The reason for introducing the first stage can be understood as follows. For homogeneous commodities like wheat or gold (or even stocks), one can simply average prices obtained say, in different locations at various points in time and use these averages to compute an index overtime. This cannot be done for artworks, which are the perfect example of heterogeneous goods: one can hardly compute a price index on the basis of a Picasso sold in 1965 and a Renoir sold in 1966. Nevertheless, such indexes are often constructed by mere addition of the values of sales (sometimes discarding extreme values); this may, however, lead to meaningless results, unless the mix of qualities does not change too much from one year to the next, i.e., if both in 1965 and 1966, a Picasso and a Renoir of comparable qualities are sold.
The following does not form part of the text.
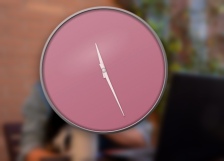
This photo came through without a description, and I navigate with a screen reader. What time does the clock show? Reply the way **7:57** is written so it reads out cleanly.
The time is **11:26**
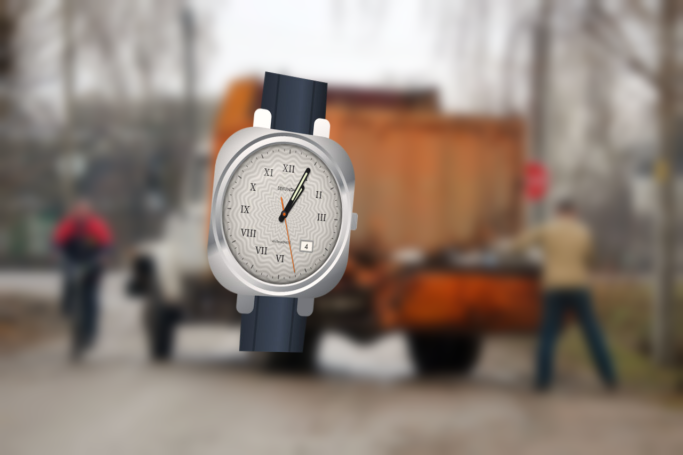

In our calculations, we used a technique that started with the assumption that an object (here a painting or a drawing) consists of a bundle of observable characteristics (true attributes such as technique used, subject, dimensions, artist, etc.), and from these characteristics we inferred the nonobservable "price" of each such characteristic. The observed price of the object can then be decomposed and thought of as a weighted sum of the prices of characteristics, but, since not all attributes are observed, a part of the price of each object will remain unexplained, and contain the influence of time (the trend, if any), as well as random elements. One then obtains the "characteristic free" price of the object (i.e., corrected for quality). These prices can now be added and by taking say, annual averages, one obtains the "average price of the year. (7)
THE RISE AND FALL
In 1848, seven British artists including Hunt, Millais and Rossetti met in London, form the "Pre-Raphaelite brotherhood" (P.R.B.) and showed their paintings for the first time.
The movement rapidly gained recognition within Great Britain and artists like Burne-Jones, Beardsley, Whistler, Watts and Crane came to be strongly influenced by the Pre-Raphaelites.
Around 1880, the Symbolist atmosphere spread to France (Mallarmé and Péladan; Moreau, Puvis de Chavannes and Redon), Belgium (Verhaeren; Khnopff and Degouve de Nuncques), Germany (Klinger and Von Stuck), the Netherlands (Toorop), Norway (Munch), Italy (Previati and Segantini). It is probably no exaggeration to claim that were it not for the Pre-Raphaelites, Art Nouveau, the Viennese Secession and Jugendstil would have looked very different, if they had come to exist at all.
The work of many of these artists, however, was considered to be snobbish and meant for the elite; paintings were sold at excessively high prices and by the end of the century, Millais, for example, was able to earn over £750,000 a year.(8)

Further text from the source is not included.